La foule s’impatiente comme lors d’un concert en salle : sifflements, applaudissements, tapements de pieds sur le sol en bois, le Dôme retentit. Les fans devront patienter encore un peu car montent sur scène des représentants de diverses associations engagées dans la lutte contre le sida. La porte parole de l’association "Etudions gayement" exhorte le public au port du préservatif au cours d’une petite intervention musclée tout en restant réaliste ("Mettre une capote ça prend 2 secondes pour vivre plus longtemps... Il faut lutter pour avoir des préservatifs gratuits parce que la santé n’a pas de prix... Les préservatifs sont gratuits ce week end alors faites un max de réserves").

Et Bashung se fait attendre. Il fait enfin une entrée complètement hallucinante au plan visuel. Dans la lumière bleu, sur l’intro de "L’imprudence" manteau et pantalon de cuir à la matrix, santiags, gantelet moiré, lunettes noires, cheveux grisonnants, nez busqué et intonations gainsbouriennes.

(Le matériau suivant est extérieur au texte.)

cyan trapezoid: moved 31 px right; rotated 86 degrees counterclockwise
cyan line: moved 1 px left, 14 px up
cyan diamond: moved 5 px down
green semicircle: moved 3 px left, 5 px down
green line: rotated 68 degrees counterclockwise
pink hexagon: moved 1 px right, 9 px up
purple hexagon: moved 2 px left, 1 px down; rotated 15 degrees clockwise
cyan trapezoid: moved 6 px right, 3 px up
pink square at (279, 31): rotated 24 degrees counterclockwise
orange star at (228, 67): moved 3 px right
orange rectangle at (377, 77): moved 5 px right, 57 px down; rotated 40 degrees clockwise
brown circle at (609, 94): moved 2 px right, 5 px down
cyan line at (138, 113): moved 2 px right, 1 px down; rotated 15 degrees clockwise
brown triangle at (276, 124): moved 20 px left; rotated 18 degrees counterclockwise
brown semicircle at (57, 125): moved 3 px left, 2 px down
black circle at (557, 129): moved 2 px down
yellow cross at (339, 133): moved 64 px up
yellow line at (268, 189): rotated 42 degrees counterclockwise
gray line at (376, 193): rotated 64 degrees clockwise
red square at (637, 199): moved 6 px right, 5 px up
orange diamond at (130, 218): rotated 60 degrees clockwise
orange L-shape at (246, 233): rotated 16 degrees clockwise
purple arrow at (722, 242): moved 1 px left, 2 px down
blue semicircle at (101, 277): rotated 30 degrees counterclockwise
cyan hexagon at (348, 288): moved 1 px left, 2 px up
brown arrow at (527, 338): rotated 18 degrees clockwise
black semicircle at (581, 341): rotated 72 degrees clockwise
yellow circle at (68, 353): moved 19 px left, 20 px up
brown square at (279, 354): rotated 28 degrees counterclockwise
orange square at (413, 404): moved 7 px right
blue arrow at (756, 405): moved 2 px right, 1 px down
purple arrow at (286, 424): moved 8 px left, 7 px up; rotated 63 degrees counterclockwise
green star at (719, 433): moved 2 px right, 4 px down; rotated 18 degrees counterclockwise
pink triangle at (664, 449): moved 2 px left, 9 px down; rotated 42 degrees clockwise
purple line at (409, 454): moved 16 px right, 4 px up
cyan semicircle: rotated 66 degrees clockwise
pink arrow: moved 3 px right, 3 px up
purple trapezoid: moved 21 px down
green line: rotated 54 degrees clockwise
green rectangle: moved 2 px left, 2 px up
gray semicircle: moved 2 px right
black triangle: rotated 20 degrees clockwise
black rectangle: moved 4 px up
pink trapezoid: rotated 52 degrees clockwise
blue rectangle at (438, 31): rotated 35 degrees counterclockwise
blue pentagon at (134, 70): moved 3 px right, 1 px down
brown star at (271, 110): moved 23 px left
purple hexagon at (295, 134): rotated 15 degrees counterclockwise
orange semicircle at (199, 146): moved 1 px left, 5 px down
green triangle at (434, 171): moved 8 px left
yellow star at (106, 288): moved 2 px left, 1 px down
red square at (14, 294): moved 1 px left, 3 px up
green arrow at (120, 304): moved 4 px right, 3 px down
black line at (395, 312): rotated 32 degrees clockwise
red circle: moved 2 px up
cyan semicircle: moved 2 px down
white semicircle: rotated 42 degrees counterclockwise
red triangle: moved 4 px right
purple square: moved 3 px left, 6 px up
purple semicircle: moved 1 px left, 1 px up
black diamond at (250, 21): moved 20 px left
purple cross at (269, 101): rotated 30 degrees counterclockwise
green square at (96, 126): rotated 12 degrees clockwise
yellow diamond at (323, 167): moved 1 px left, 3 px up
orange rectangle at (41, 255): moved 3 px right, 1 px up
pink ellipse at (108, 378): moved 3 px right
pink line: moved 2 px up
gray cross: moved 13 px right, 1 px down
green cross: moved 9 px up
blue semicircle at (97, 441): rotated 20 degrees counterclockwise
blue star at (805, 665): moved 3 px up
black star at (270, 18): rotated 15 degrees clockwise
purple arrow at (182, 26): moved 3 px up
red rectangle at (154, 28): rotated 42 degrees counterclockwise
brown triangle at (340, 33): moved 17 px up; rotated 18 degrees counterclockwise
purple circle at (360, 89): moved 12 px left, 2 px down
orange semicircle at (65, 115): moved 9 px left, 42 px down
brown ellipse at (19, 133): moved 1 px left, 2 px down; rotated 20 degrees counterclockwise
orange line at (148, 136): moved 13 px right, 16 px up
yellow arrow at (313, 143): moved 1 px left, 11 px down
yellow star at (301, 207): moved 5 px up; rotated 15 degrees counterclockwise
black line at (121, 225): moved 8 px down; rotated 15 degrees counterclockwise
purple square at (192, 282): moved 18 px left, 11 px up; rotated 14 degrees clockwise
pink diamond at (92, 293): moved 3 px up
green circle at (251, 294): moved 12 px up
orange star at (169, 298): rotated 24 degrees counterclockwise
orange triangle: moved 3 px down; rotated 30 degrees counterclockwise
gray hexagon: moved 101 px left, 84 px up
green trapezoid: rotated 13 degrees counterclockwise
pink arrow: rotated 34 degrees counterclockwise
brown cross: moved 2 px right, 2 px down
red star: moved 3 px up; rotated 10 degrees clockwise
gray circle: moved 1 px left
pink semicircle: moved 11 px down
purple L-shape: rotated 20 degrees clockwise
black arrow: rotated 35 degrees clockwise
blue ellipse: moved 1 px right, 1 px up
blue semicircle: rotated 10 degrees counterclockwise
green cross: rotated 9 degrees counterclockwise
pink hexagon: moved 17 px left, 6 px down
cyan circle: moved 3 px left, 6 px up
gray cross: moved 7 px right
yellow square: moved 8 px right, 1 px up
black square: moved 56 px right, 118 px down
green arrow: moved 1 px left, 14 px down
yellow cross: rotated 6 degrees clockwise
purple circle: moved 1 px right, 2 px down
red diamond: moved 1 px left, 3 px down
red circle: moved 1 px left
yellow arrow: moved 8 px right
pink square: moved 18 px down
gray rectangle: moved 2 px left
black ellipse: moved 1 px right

Il retire son manteau sur "La nuit je mens", et apparaît hybride d’un Gainsbourg classieux en veste de satin noir, l’index et le majeur tenant une cigarette fantôme, il se prend pour le fumeur de gitanes dont il adopte la gestuelle syncopée pour le haut du corps, et de Johnny au jeu de jambe arthritique. Il parle plus qu’il ne chante, le son est plus noisy que rock.

Les musiciens sont sobres et efficaces à l'exception du facétieux bassiste, en marcel et béret du plus bel effet. Le concert est sans réel surprise, tiré au cordeau, mais pas non plus passionnant pour qui n'est pas un fan de la première heure. Un concert en forme de best of avec en prime un duo sensuel avec sa compagne Chloé Mons.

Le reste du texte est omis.